HawkScan Test Info for Remote Code Execution - CVE-2012-1823

Remote Code Execution - CVE-2012-1823


Plugin Id: 20018


To remediate this vulnerability, it is recommended to take the following steps:

  1. Update PHP version: Upgrade to the latest version of PHP to ensure that the vulnerability is patched. This can be done by downloading the latest version from the official PHP website and following the installation instructions.

  2. Switch to FastCGI or PHP-FPM: Instead of using CGI, consider using FastCGI or PHP-FPM as the PHP handler.

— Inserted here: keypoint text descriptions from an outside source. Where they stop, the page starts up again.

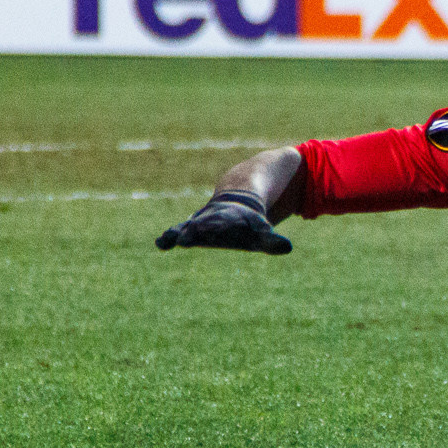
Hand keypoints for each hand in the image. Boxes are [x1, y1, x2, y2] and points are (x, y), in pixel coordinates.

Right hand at [155, 190, 291, 254]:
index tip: (208, 230)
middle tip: (185, 237)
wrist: (235, 200)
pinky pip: (178, 232)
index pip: (225, 222)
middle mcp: (213, 218)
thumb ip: (271, 241)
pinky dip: (170, 237)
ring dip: (180, 233)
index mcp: (231, 217)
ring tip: (168, 240)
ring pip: (188, 227)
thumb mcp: (261, 231)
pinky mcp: (191, 229)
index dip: (218, 225)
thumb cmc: (249, 223)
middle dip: (196, 230)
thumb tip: (287, 247)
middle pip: (203, 224)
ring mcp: (200, 222)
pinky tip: (160, 244)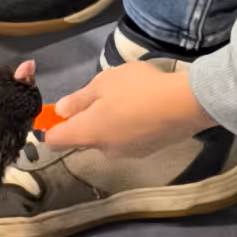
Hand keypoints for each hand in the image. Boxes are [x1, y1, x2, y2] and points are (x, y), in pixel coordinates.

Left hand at [44, 61, 210, 158]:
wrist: (185, 105)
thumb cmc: (138, 89)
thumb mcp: (103, 83)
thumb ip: (79, 99)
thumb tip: (60, 111)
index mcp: (87, 133)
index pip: (54, 140)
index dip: (50, 127)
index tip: (58, 113)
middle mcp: (103, 149)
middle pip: (83, 138)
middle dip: (88, 119)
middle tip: (104, 94)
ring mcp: (126, 153)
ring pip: (107, 137)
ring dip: (110, 122)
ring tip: (130, 98)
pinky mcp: (146, 151)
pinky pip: (127, 138)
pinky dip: (129, 126)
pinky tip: (145, 108)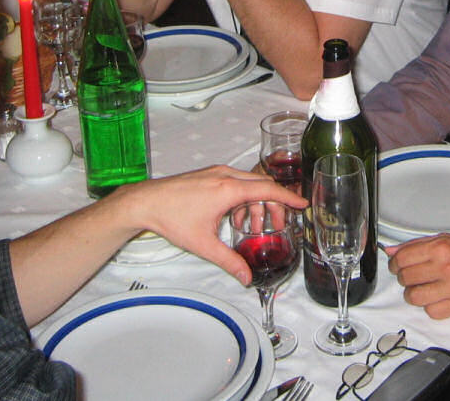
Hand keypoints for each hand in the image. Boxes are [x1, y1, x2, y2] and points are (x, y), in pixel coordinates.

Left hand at [115, 165, 305, 284]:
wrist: (146, 202)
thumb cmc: (172, 218)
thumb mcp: (204, 244)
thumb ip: (229, 261)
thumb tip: (246, 278)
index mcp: (228, 189)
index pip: (268, 189)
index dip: (289, 198)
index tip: (303, 204)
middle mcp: (225, 175)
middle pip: (262, 185)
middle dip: (274, 205)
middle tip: (278, 225)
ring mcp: (217, 172)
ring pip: (249, 183)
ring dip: (256, 203)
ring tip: (253, 226)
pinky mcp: (209, 175)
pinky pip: (236, 182)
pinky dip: (243, 198)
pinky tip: (235, 218)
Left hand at [385, 233, 449, 318]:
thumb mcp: (447, 240)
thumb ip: (418, 245)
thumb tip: (393, 252)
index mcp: (441, 247)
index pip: (403, 259)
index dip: (395, 264)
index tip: (397, 267)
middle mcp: (446, 267)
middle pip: (406, 278)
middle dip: (405, 278)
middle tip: (414, 277)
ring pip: (414, 297)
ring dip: (415, 294)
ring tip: (424, 289)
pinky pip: (431, 312)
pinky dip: (431, 307)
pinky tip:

These alternatives provide better performance and security compared to CGI.

  3. Implement input validation: Validate and sanitize all user input to prevent malicious code injection. This can be done by using built-in PHP functions such as filter_input() or htmlspecialchars() to sanitize user input before using it in queries or commands.

  4. Implement a Web Application Firewall (WAF): Deploy a WAF that can detect and block malicious requests, including attempts to exploit this vulnerability. A WAF can provide an additional layer of protection by filtering out potentially harmful traffic.


The vulnerability, known as “Remote Code Execution - CVE-2012-1823,” affects certain versions of PHP when configured to run using CGI. It occurs when query strings without an unescaped “=” character are not handled correctly, allowing for arbitrary code execution. In this specific case, an operating system command was executed on the web server, and the results were returned to the web browser.


Exploiting this vulnerability can lead to severe consequences, including:

  1. Arbitrary code execution: Attackers can execute arbitrary code on the web server, potentially gaining full control over the system. This can result in unauthorized access, data theft, or further compromise of the server.

  2. Data exposure: The execution of arbitrary code can lead to the exposure of sensitive data stored on the server. Attackers can access and manipulate files, databases, or other resources, potentially leading to data breaches or unauthorized modifications.

  3. Server compromise: If an attacker gains full control over the web server, they can use it as a launching pad for further attacks, such as spreading malware, launching DDoS attacks, or hosting malicious content.

It is crucial to address this vulnerability promptly to mitigate the risks associated with remote code execution.